The text is an FDA guidance to applicants regarding changes in the manufacture of approved biosimilars and interchangeable biosimilars. Applicants must notify the FDA of any changes in the product, manufacturing process, quality controls, equipment, facilities, or personnel specified in the approved Biologics Licence Application (BLA). These changes must be evaluated prior to sale or transport of the product through appropriate validation and/or clinical or non-clinical laboratory studies that the change will not adversely affect the identity, strength, quality, purity or potency of the product.

In general these FDA guidelines do not establish legally enforceable obligations. Instead, they describe the agency's current thinking on an issue and should be considered recommendations unless specific regulatory or legal requirements are cited.

The guidance applies to products approved as biosimilar or interchangeable under Section 351(k) of the Public Health Service Act.
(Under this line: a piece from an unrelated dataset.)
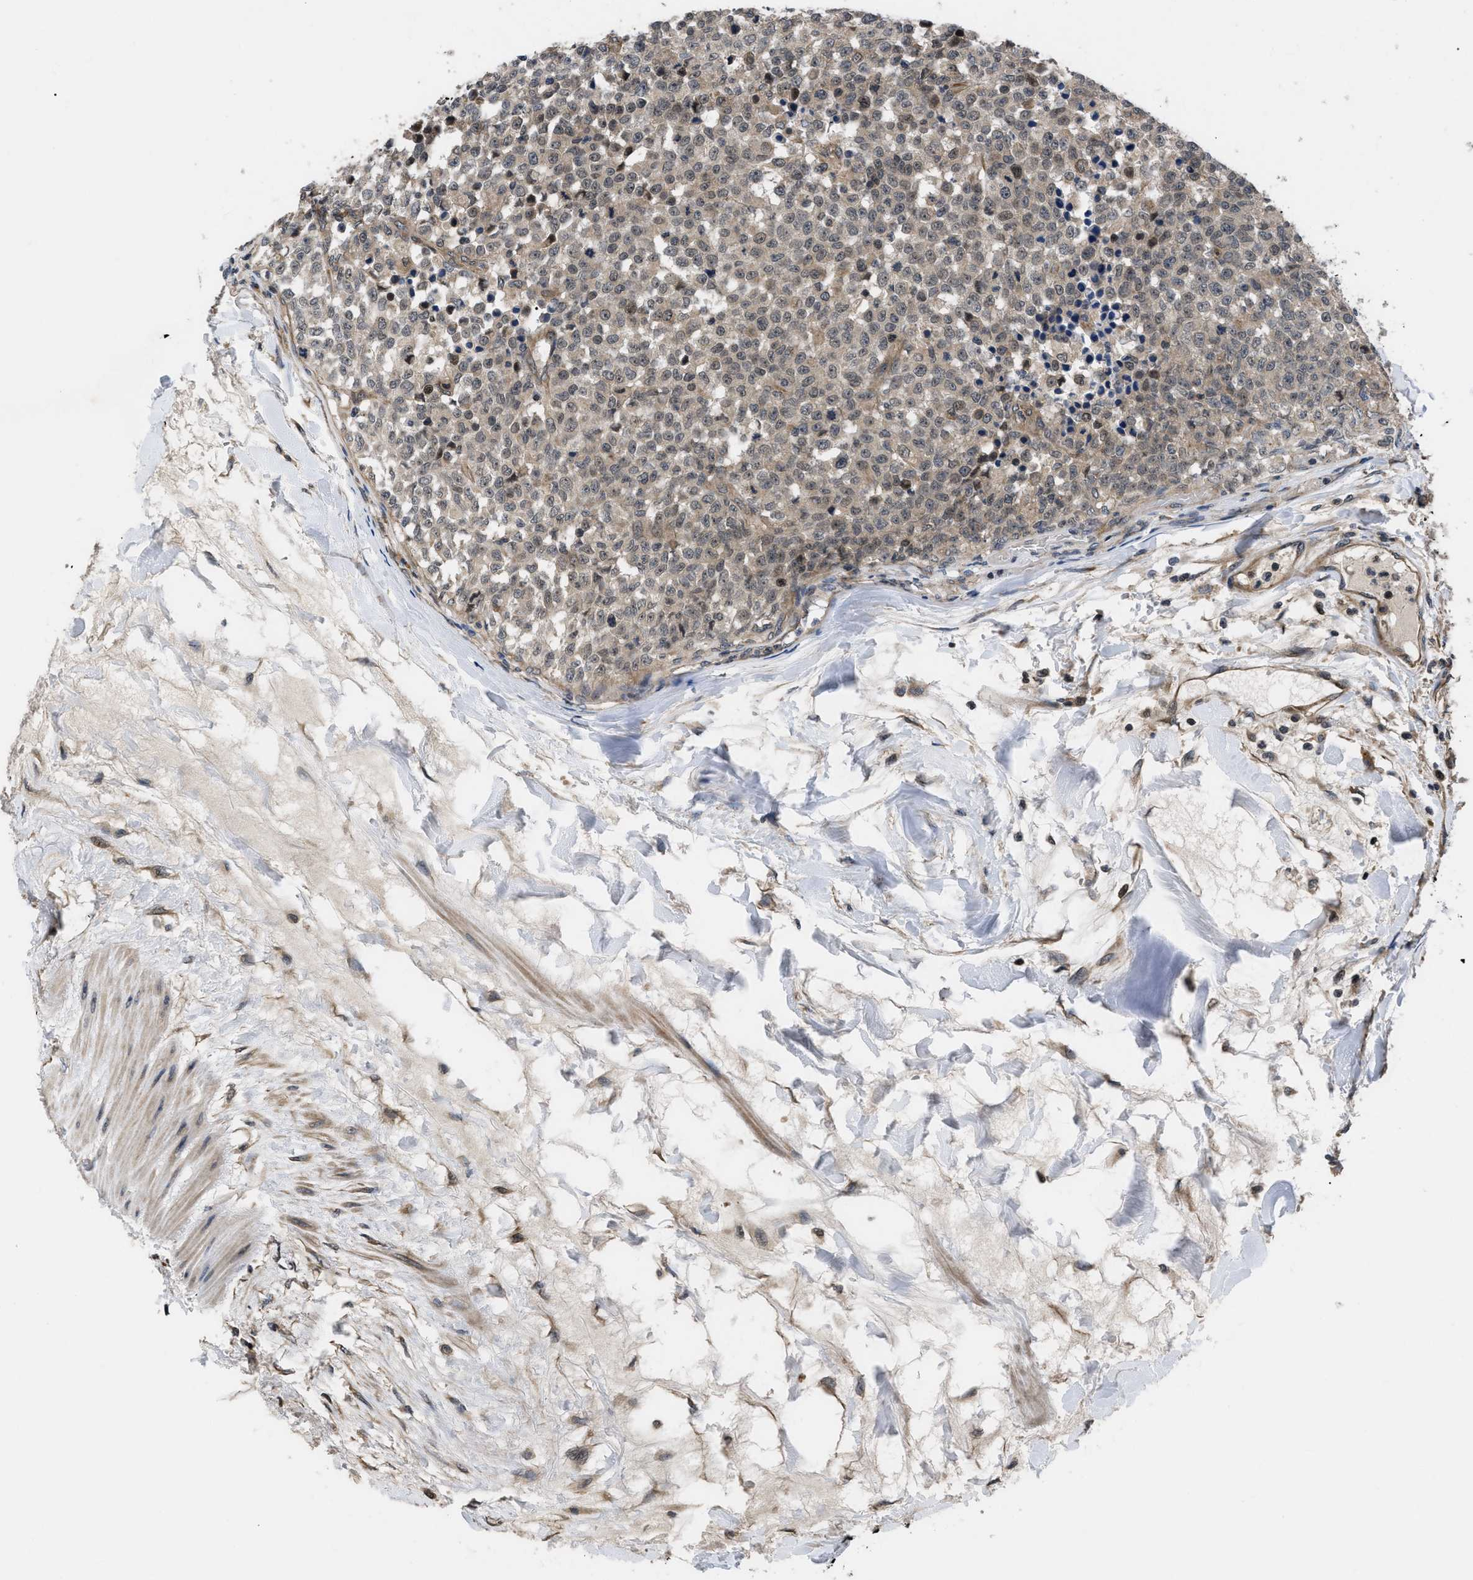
{"staining": {"intensity": "weak", "quantity": ">75%", "location": "cytoplasmic/membranous"}, "tissue": "testis cancer", "cell_type": "Tumor cells", "image_type": "cancer", "snomed": [{"axis": "morphology", "description": "Seminoma, NOS"}, {"axis": "topography", "description": "Testis"}], "caption": "IHC photomicrograph of seminoma (testis) stained for a protein (brown), which demonstrates low levels of weak cytoplasmic/membranous staining in approximately >75% of tumor cells.", "gene": "DNAJC14", "patient": {"sex": "male", "age": 59}}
Section 351 provides an abbreviated approval pathway for products that are highly similar to an FDA-approved reference product without clinically meaningful differences in safety, purity, and potency. For interchangeability, it must be demonstrated that the biological product provides the same clinical outcome as the reference product and that there are no increased risks in terms of safety or efficacy with repeated use.
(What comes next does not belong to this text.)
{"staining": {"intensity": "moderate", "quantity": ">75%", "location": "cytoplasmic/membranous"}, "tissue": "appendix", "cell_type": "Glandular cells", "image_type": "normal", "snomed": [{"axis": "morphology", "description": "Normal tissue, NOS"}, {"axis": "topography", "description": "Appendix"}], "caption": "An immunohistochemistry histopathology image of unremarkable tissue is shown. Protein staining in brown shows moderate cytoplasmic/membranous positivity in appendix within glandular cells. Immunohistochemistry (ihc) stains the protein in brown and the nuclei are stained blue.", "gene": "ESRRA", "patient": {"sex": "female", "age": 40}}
The FDA uses the question-and-answer format to make recommendations on the development of these products. This guidance is part of FDA's commitment under the Biosimilar User Fee Act (BsUFA) renegotiation to promote the development of safe and effective biosimilars. The full document "Postapproval Manufacturing Changes to Biosimilar and Interchangeable Biosimilar Products" can be found on the FDA website.

Support for future guideline development

 The FDA is seeking industry views and feedback on the following questions:

• What would be more useful to accelerate biosimilar development: guidance that focuses on a specific product or guidance that applies to an entire class of biosimilar products, such as monoclonal antibodies?
  
• Should the FDA focus on developing guidance for biologic products (or classes of biologic products) for which there are no approved biosimilars yet, or would it make sense to continue to develop guidance for these products or classes even after one or more biosimilars have been approved?

The FDA has established a dossier to receive information and comments to help the agency move forward with the development of new biosimilar biological products under the Biosimilar User Fee Amendments of 2022 (BsUFA III). The FDA wants to determine whether the development of biosimilars can best be promoted through focused guidelines for product classes or through the development of product-specific guidelines, similar to the approach of the Generic Drug User Fee Amendments (GDUFA) programme. You can comment on the "Biosimilar Product Development Guidance; Establishment of a Public Docket" on the Federal Register website until 23 October 2024.